Member Reviews
Several times in the past few weeks, the same question has popped up in my feed on Threads: Do you prefer standalone reads or series? As someone who enjoys both, I would never discount reading something simply because it fell into either of those categories but I do know people who refuse to be drawn into a series of books for a whole variety of reasons such as they don’t want to wait for the next title or are worried that the first instalment was so good, any subsequent stories won’t live up to their expectations.
Having loved the opener for this brilliant middle grade series when I read it earlier this year, this is a title that I – like many others – have been waiting patiently for and one that most definitely delivered on all fronts. An exciting magical adventure that doesn’t hang about but dives straight into the action very soon after it opens, this is another wonderful story that I downloaded pretty much as soon as it appeared on NetGalley and one that had me enthralled as I rejoined protagonists Bitsy and Kosh as they find themselves accused of a crime they haven’t committed and hot on the trail of the real culprit.
After learning of the existence of magicores, fantastical creatures that are conjured through experiencing different emotions, and rescuing Bitsy’s father, Eric, from the evil Riddlejax in their first outing, when we reencounter her and best friend Kosh they are in the middle of a lesson at the European Conservatoire of Conjuring as part of their training to become conjurors – not masters of illusion but those who can wield magic by using a resource called farthingstone to create magicores. Following the lesson, Kosh’s timetable indicates he has Chrysalides next and after asking fellow pupil and friend Mateo for help, finds himself somewhere within the Conservatoire that he has never seen, together with an uninvited Bitsy who has decided to accompany him.

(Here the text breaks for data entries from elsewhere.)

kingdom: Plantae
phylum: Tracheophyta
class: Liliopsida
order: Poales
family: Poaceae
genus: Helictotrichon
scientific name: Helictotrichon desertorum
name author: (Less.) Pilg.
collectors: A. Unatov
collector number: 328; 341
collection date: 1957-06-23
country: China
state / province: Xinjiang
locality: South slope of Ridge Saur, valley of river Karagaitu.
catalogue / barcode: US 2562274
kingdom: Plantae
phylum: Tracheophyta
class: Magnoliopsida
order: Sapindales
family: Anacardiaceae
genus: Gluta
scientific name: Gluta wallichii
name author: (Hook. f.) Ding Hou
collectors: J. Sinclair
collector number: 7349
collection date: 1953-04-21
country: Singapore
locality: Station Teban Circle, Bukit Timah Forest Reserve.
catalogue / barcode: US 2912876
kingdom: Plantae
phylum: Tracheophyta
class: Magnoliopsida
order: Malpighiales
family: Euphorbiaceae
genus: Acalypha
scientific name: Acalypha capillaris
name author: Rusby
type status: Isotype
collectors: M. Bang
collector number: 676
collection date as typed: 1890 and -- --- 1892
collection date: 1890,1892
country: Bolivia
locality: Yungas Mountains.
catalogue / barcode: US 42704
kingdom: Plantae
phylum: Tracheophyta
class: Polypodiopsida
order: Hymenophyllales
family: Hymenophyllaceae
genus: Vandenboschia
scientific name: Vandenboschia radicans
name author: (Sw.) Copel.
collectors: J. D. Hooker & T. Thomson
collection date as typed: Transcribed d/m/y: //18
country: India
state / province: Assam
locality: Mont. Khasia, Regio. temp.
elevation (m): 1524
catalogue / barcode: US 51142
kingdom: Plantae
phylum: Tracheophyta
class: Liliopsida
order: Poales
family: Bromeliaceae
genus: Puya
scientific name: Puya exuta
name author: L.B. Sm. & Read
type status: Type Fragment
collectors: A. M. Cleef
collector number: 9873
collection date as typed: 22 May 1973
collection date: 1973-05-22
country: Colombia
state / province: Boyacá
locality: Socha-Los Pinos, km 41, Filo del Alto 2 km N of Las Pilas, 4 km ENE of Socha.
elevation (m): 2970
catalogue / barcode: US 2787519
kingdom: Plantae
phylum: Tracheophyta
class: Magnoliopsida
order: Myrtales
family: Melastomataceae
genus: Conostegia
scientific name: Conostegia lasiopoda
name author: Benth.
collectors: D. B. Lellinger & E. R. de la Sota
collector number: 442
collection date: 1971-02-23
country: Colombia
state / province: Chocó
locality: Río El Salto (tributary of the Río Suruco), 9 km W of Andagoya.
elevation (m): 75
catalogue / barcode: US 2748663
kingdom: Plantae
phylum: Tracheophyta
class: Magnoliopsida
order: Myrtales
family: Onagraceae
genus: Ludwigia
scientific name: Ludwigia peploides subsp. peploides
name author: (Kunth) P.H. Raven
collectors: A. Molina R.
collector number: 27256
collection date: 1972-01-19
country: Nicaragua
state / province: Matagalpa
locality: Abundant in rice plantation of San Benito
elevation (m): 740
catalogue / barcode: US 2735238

Met by three members of staff, the two of them soon learn of their reason for summoning Kosh but while they are there, the chrysalides come under attack from the Shadowsmith, an individual responsible for a series of thefts around the world. Realising that they are searching for something in particular, Bitsy and Kosh quickly work out what it is and make good their escape from the chrysalides, taking it with them, but when the Shadowsmith also disappears, the finger of suspicion for the attack is very quickly pointed at Kosh.
With the authorities convinced that Kosh and Bitsy are behind the Shadowsmith’s recent crimewave, the two of them are forced to go on the run and conclude that to clear their names they will have to identify the real identity of the mysterious villain and bring them to justice themselves. But with their new enemy wielding powerful, dark magic and the two of them still conjurers-in-training, can they not only track them down but work out what their intention is and prevent them carrying out a terrible crime that will have implications not just for the magical, cosmodynamic, community but also the wider cosmotypical world around them?
Having discovered the secret, hidden world to which they and Eric belong in Book 1, here Bitsy and Kosh are both totally onboard with getting the most they possibly can from their membership of this highly exclusive community and are determined to become the best conjurers they can be when everything suddenly threatens to collapse around them. From early on in the book it is clear that the two of them are becoming more adept at using their abilities and creating their own magicores, informed by the Magicalia book that belonged to Bitsy’s late mother, but, perhaps more importantly, together with Mateo they are also becoming more able to use what is going on around them to work out exactly what to do next when they face a whole range of obstacles in this adventure, rather than either panicking – like many of us would – acting impulsively or just plain giving up.
As the three friends collect and interpret the clues as to what is going on, their already close relationships enable them to work as one in their battle to uncover the identity of the Shadowsmith in order to try to defeat them. While the narrative twists and turns as it unfolds, and carries us along with it, we can only read on with bated breath as together with Bitsy, Kosh and Mateo, we attempt to work out what are the red herrings with which we are presented, and just who the culprit is.
For anyone who has read the first book, this is a real treat but it will work perfectly well as a standalone read if you are jumping in here. As before, cover illustrator David Wyatt’s stunning pictures of magicores introduce each chapter, making this a visually appealing read too. I very much enjoyed it and am now eagerly awaiting Book 3, for which I don’t as yet have a date.
My enormous thanks, of course, go to Walker Books and to NetGalley for my advance, virtual read of this title. Magicalia: Thief of Shadows publishes 6th February.